[Items from a dataset]
*** Block opens ***

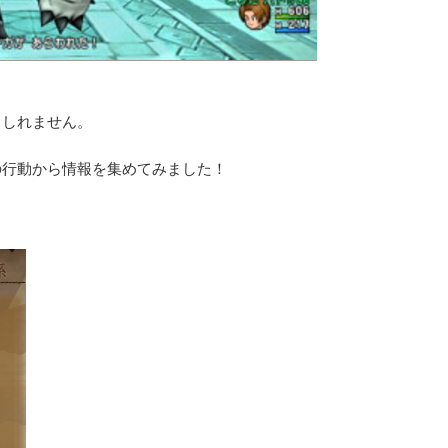
もしれません。
の行動から情報を集めてみました！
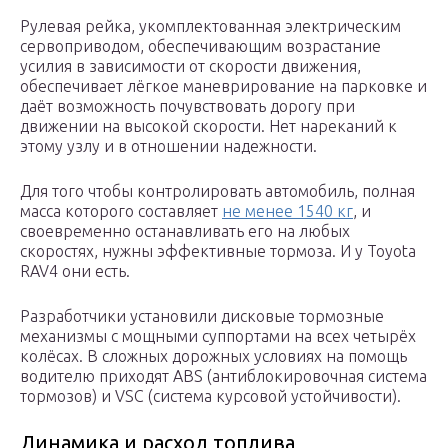
Рулевая рейка, укомплектованная электрическим
сервоприводом, обеспечивающим возрастание
усилия в зависимости от скорости движения,
обеспечивает лёгкое маневрирование на парковке и
даёт возможность почувствовать дорогу при
движении на высокой скорости. Нет нареканий к
этому узлу и в отношении надежности.
Для того чтобы контролировать автомобиль, полная
масса которого составляет
не менее 1540 кг
, и
своевременно останавливать его на любых
скоростях, нужны эффективные тормоза. И у Toyota
RAV4 они есть.
Разработчики установили дисковые тормозные
механизмы с мощными суппортами на всех четырёх
колёсах. В сложных дорожных условиях на помощь
водителю приходят ABS (антиблокировочная система
тормозов) и VSC (система курсовой устойчивости).
Динамика и расход топлива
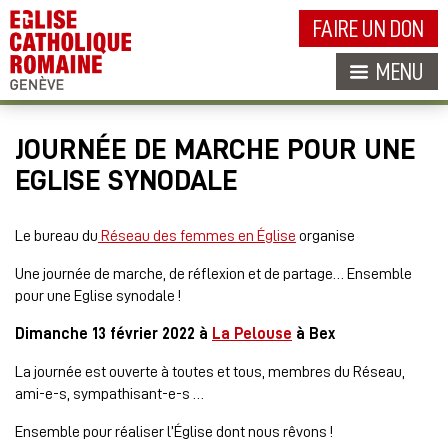
FAIRE UN DON
MENU
JOURNÉE DE MARCHE POUR UNE
EGLISE SYNODALE
Le bureau du
Réseau des femmes en Église
organise
Une journée de marche, de réflexion et de partage… Ensemble
pour une Eglise synodale !
Dimanche 13 février 2022 à
La Pelouse
à Bex
La journée est ouverte à toutes et tous, membres du Réseau,
ami-e-s, sympathisant-e-s …
Ensemble pour réaliser l’Église dont nous rêvons !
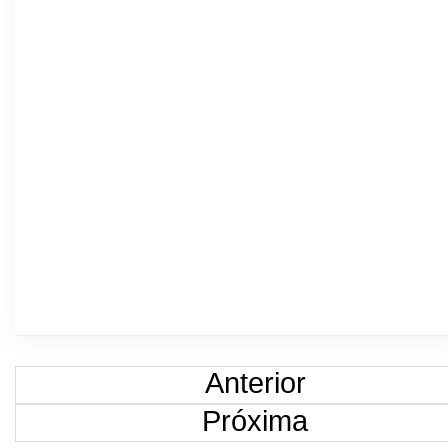
Anterior
Próxima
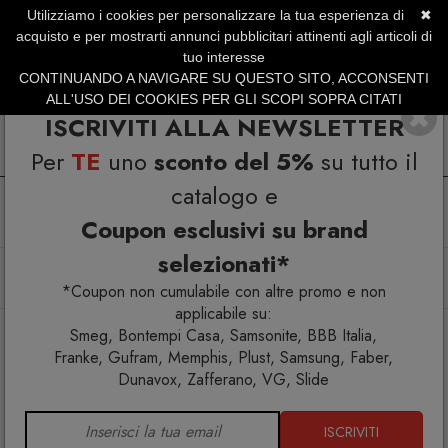
Utilizziamo i cookies per personalizzare la tua esperienza di
✖
SERVIZIO CLIENTI +39.0773.470.562
acquisto e per mostrarti annunci pubblicitari attinenti agli articoli di
SUMMER SALES | Fino al 31 Agosto
tuo interesse
CONTINUANDO A NAVIGARE SU QUESTO SITO, ACCONSENTI
ALL'USO DEI COOKIES PER GLI SCOPI SOPRA CITATI
ISCRIVITI ALLA NEWSLETTER
Per
TE
uno
sconto del 5%
su tutto il
catalogo e
Coupon esclusivi su brand
selezionati*
Home
Illuminazione
Arredo esterno
Arredi luminosi
Lampade da terra
Lampada Forest 1.5m
*Coupon non cumulabile con altre promo e non
applicabile su:
Smeg, Bontempi Casa, Samsonite, BBB Italia,
Franke, Gufram, Memphis, Plust, Samsung, Faber,
Dunavox, Zafferano, VG, Slide
ISCRIVITI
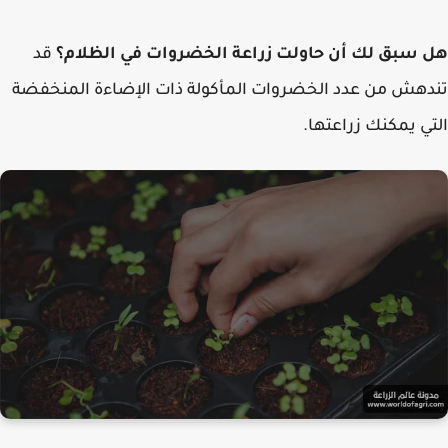
سبق لك أن حاولت زراعة الخضروات في الظلام؟
قد
هش من عدد الخضروات المأكولة ذات الإضاءة المنخفضة
ي يمكنك زراعتها.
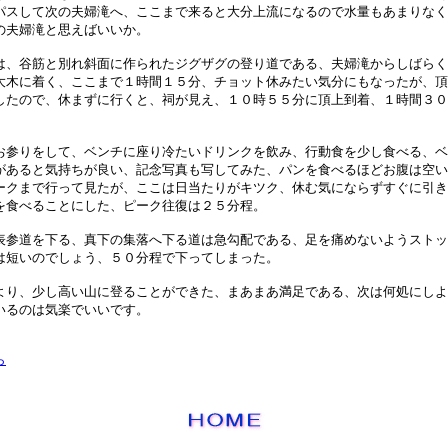
パスして次の夫婦滝へ、ここまで来ると大分上流になるので水量もあまりなく
の夫婦滝と思えばいいか。
、谷筋と別れ斜面に作られたジグザグの登り道である、夫婦滝からしばらく
大木に着く、ここまで１時間１５分、チョット休みたい気分にもなったが、頂
したので、休まずに行くと、祠が見え、１０時５５分に頂上到着、１時間３０
参りをして、ベンチに座り冷たいドリンクを飲み、行動食を少し食べる、ベ
があると気持ちが良い、記念写真も写してみた、パンを食べるほどお腹は空い
ークまで行って見たが、ここは日当たりがキツク、休む気にならずすぐに引き
を食べることにした、ピーク往復は２５分程。
参道を下る、真下の集落へ下る道は急勾配である、足を痛めないようストッ
は短いのでしょう、５０分程で下ってしまった。
り、少し高い山に登ることができた、まあまあ満足である、次は何処にしよ
いるのは気楽でいいです。
ら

*** Block closes ***

Give only the number of lines above that hold the string "Coupon".

### EXERCISE OUTPUT
2